Graeme Colley, Super Concepts executive manager, SMSF Technical & Private Wealth, recalls one case in which an SMSF trustee was unaware that their SMSF contravention could result in the fund being taxed at 45% instead of the concessional superannuation rate of 15%. That trustee had contravened the in-house asset rules by investing in a family unit trust by much more than the statutory 5% permitted under the in-house asset rules. The ATO issued an enforceable undertaking for the trustee to rectify the issue within six months.
“This occurred as it frightened the client that the fund could be taxed as a non-complying fund,” Colley says.

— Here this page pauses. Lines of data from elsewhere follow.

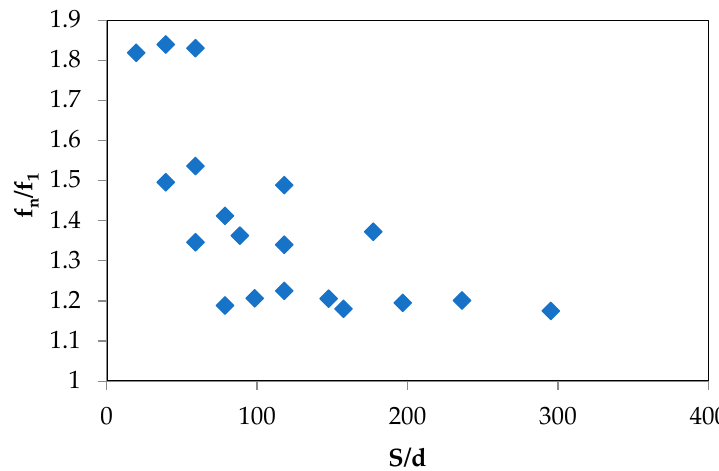
Figure 9. Variation of the coefficient of friction throughout the experiments.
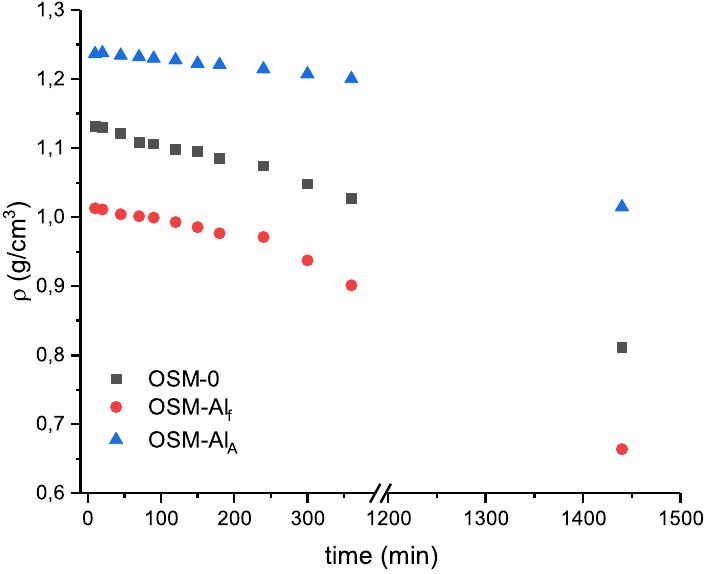
Figure A5. Evolution of OSM density over time elapsed after their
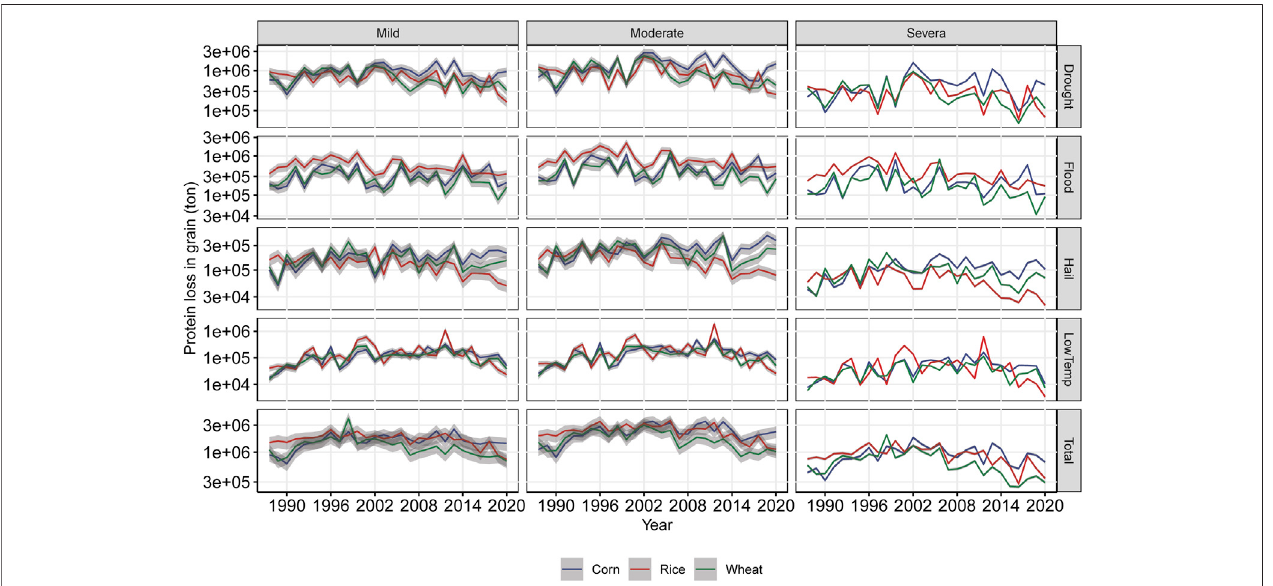
FIGURE 8 | Trends in protein loss from the grain harvest in maize, rice, and wheat due to different natural disasters from 1988 to 2020. The shaded regions represent one standard deviation of the protein loss in the grain.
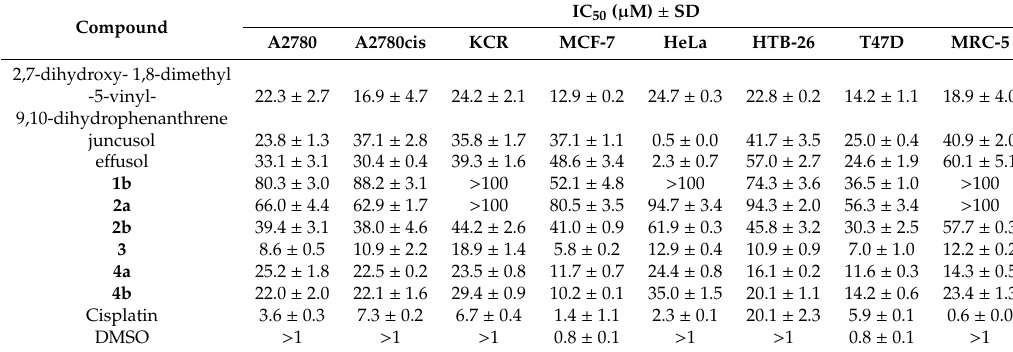
Table 3. IC 50 values of the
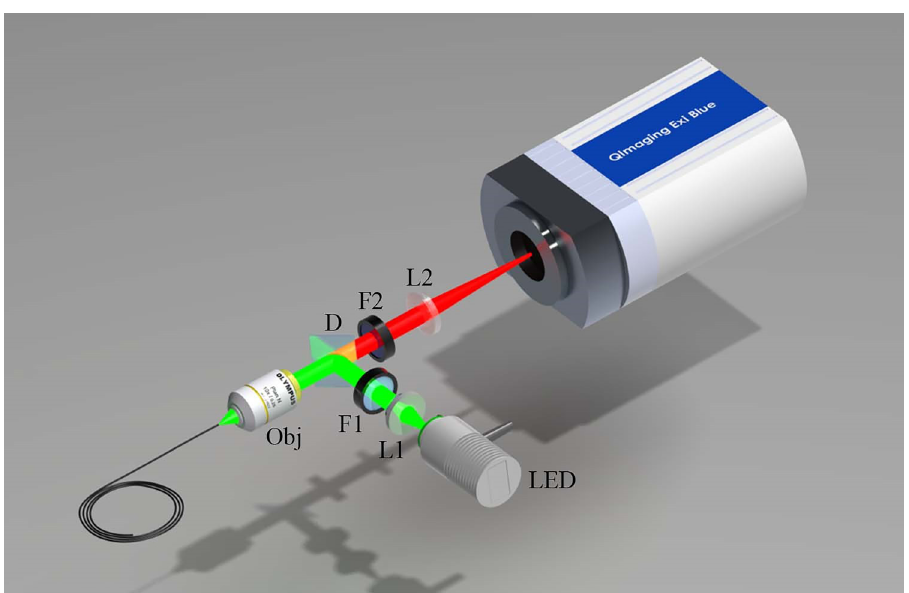
Fig 1. Illustration of the microendoscope system. LED: light emitting diode; L1: collimating lens; F1: excitation filter; D: dichroic beamsplitter; Obj: Microscope objective; F2: Emission filter; L2: focusing lens; FB: fiber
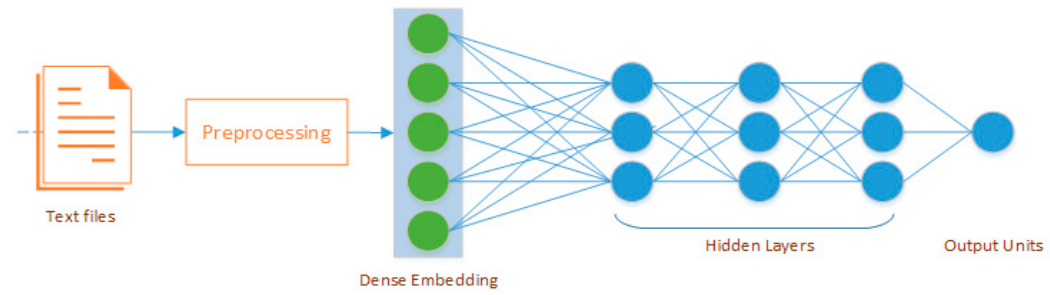
Figure 3. Process identifying ‘deep features’.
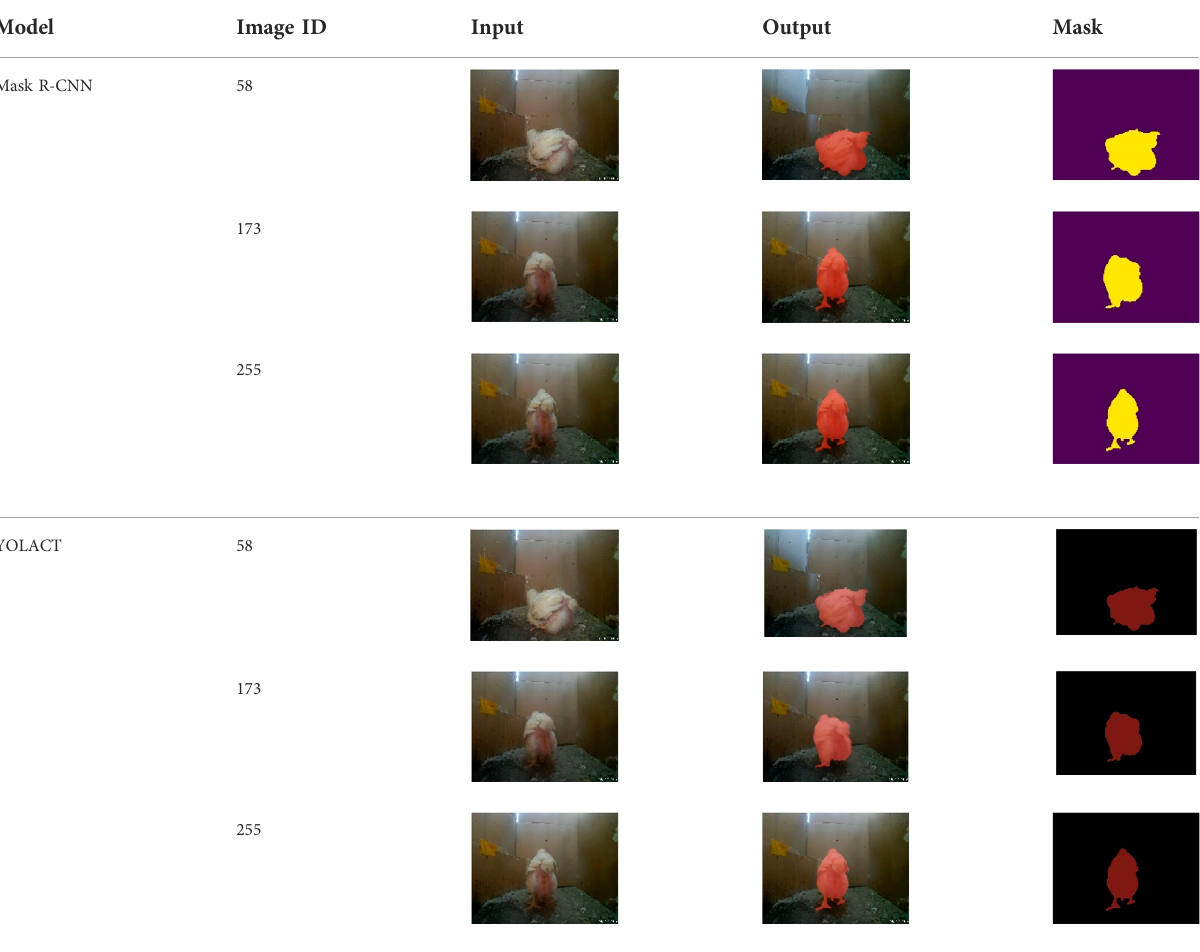
TABLE 2 The semantic segmentation algorithm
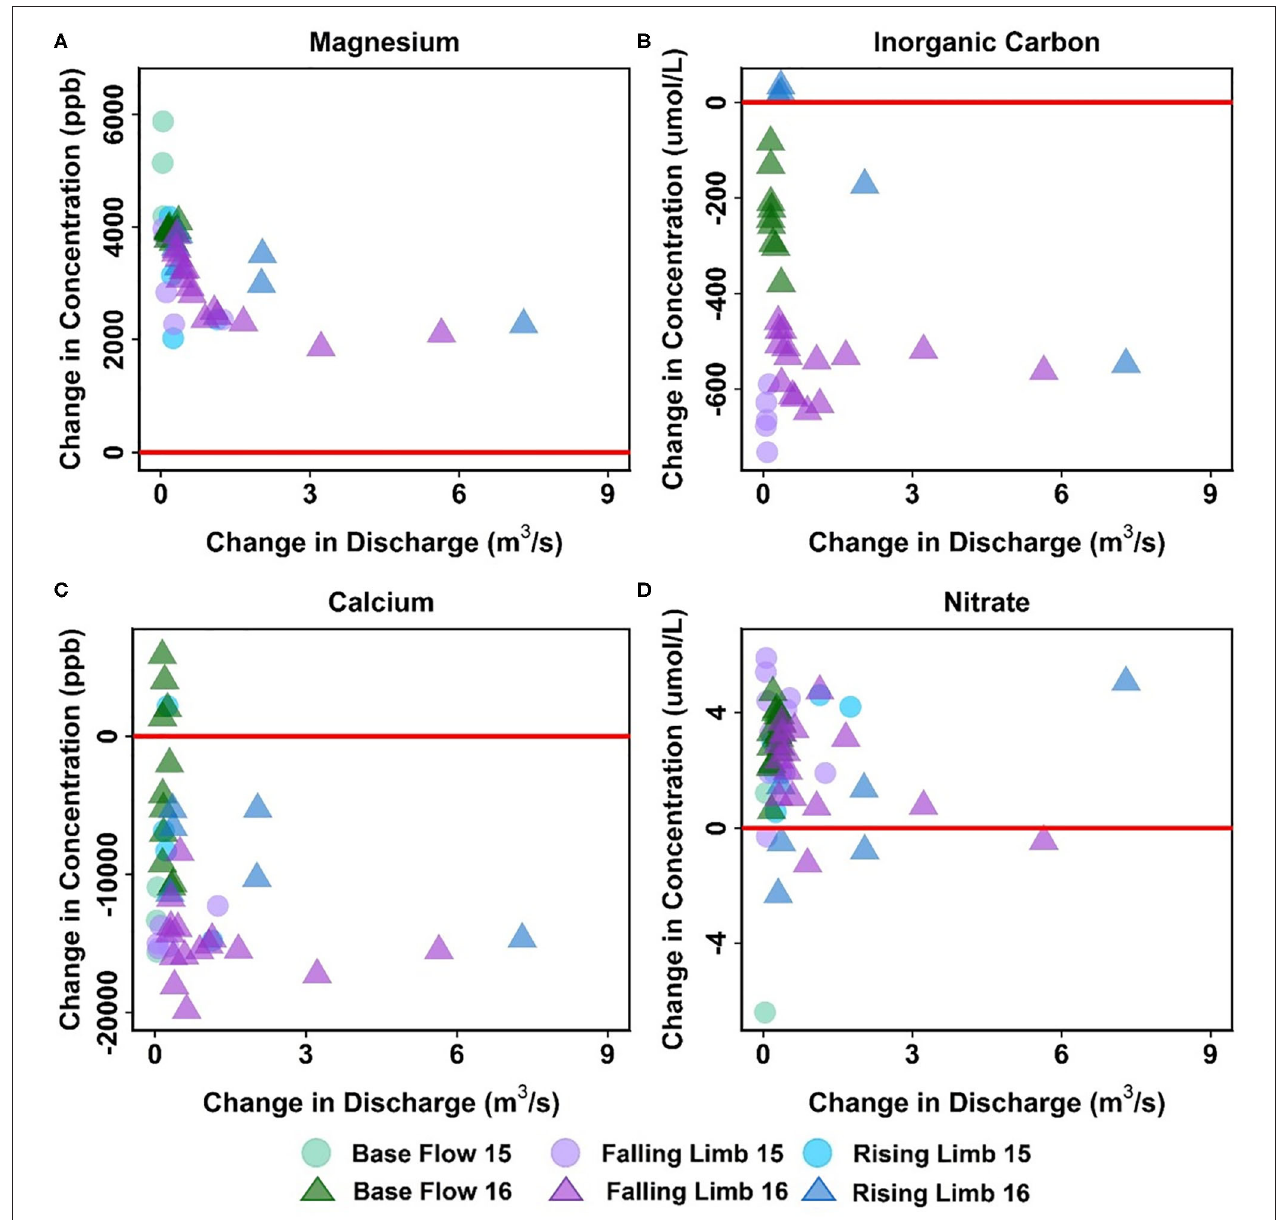
FIGURE 8 | Differential C-Q analyses for the upstream reach showing changes in concentrations of (A) Ca, (B) DIC, (C) Mg, and (D) NO 3 relative to changes in flow. For clarity, gains and losses of solutes are demarcated relative to a solid red “no change”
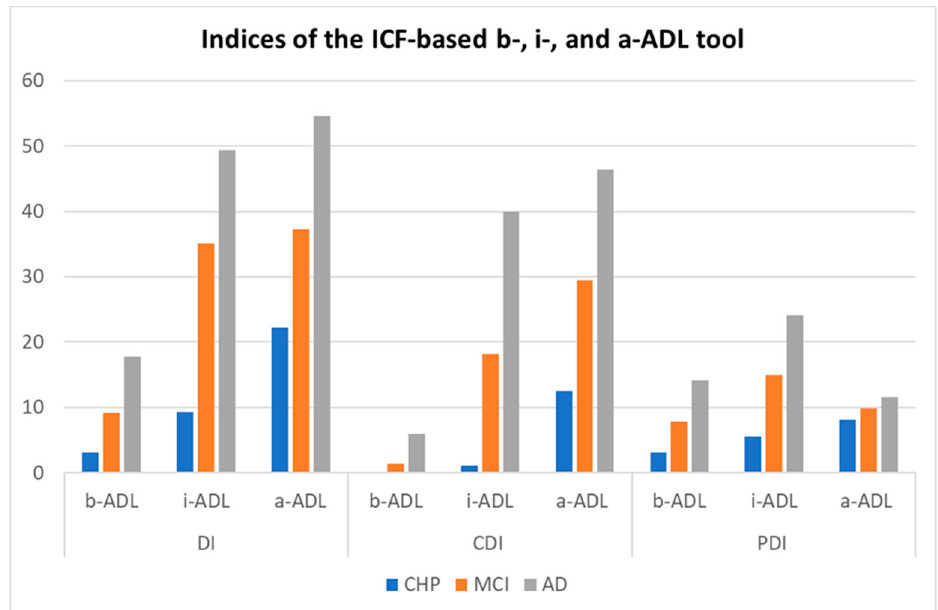
Figure 1. Functioning of cognitively healthy persons ( n = 47), patients with MCI ( n = 39) and patients with mild AD ( n = 44) measured with the BIA indices expressed as percentages. Legend—ICF: International Classification of Functioning, Disability and Health; CHP: Cognitively Healthy Persons; MCI: Mild Cognitive Impairment; AD: Alzheimer’s Dementia; ADL: Activities of Daily Living; b-: basic; i-: instrumental; a-: advanced; DI: Disability Index; CDI: Cognitive Disability Index; PDI; Physical Disability Index. Indices expressed as percentages.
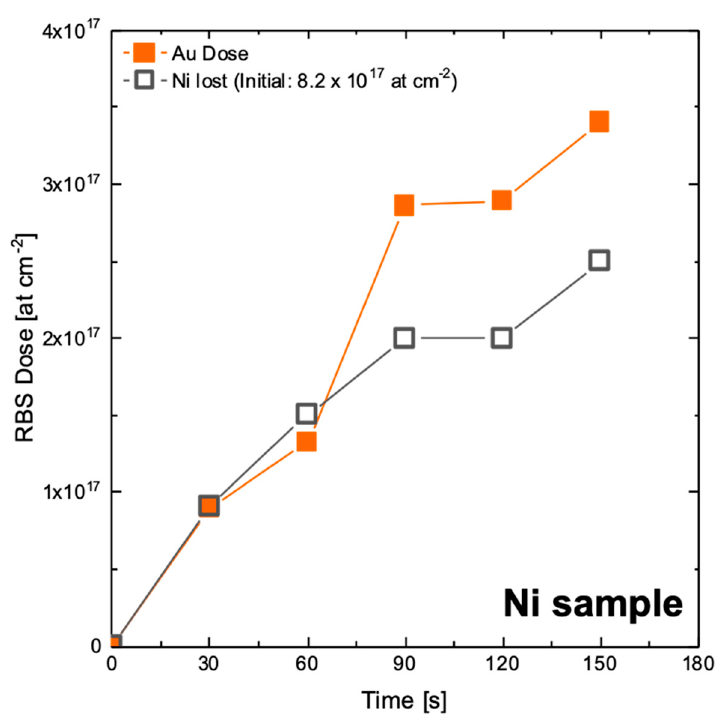
Figure 6. Au dose (orange closed squares) and Ni lost (grey open squares) as a function of immersion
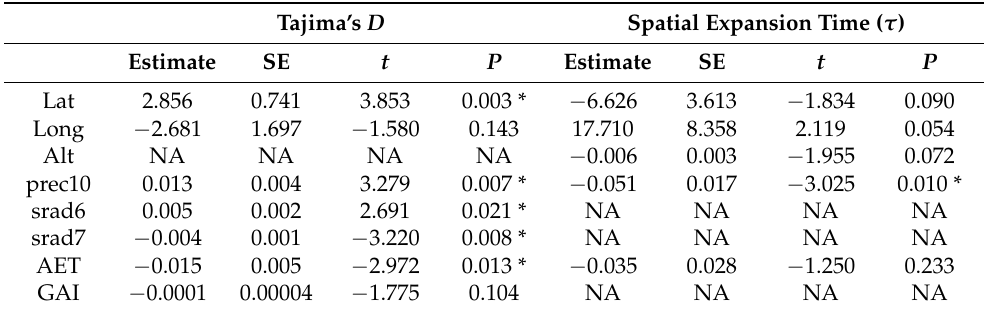
Table 4. Summary results of the generalized linear model for testing significant factors in the extent of demographic dynamics (Tajima’s D ) and spatial expansion time ( τ ). Tajima’s D Spatial Expansion Time ( τ ) Estimate SE t P Estimate SE t P Lat 2.856 0.741 3.853 0.003 * − 6.626 3.613 − 1.834 Long − 2.681 1.697 Alt NA NA NA NA − 0.006 0.003 − 1.955 prec10 0.013 0.004 3.279 − 0.051 0.017 − 0.004 0.001 − 3.220 0.008 * NA NA NA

More severe transgressions are likely to receive non-compliance notices, trustee disqualifications and civil and criminal penalties. These are known as ‘removal’ enforcement actions. They are intended to remove wayward trustees and their SMSFs from the concessionally taxed environment.
Step 5: Comply with the directive and/or wind up your fund
If the ATO issues a ‘removal’ enforcement action it expects the SMSF will be wound up. A trustee disqualification means a trustee is no longer able to operate an SMSF and a wind-up is the only course of action. For non-compliance cases the cost involved in making the fund compliant may be too much for the fund and it could choose to wind up instead.
Take the example of an SMSF being used as a cash supply for an individual who had not yet reached their preservation age. If the fund’s balance was relatively low, the trustee could decide to wind the fund up instead of rectifying the breach of both the sole purpose test and the preservation standards.
The bottom line
The good news is that most trustees work with the ATO to rectify contraventions before they even get to the stage of issuing a directive. As long as you don’t behave in a manner that shows a blatant disregard for the law, or intentionally seek to misuse your SMSF to take advantage of lower tax rates, chances are you won’t get a blemish on your SMSF trustee record.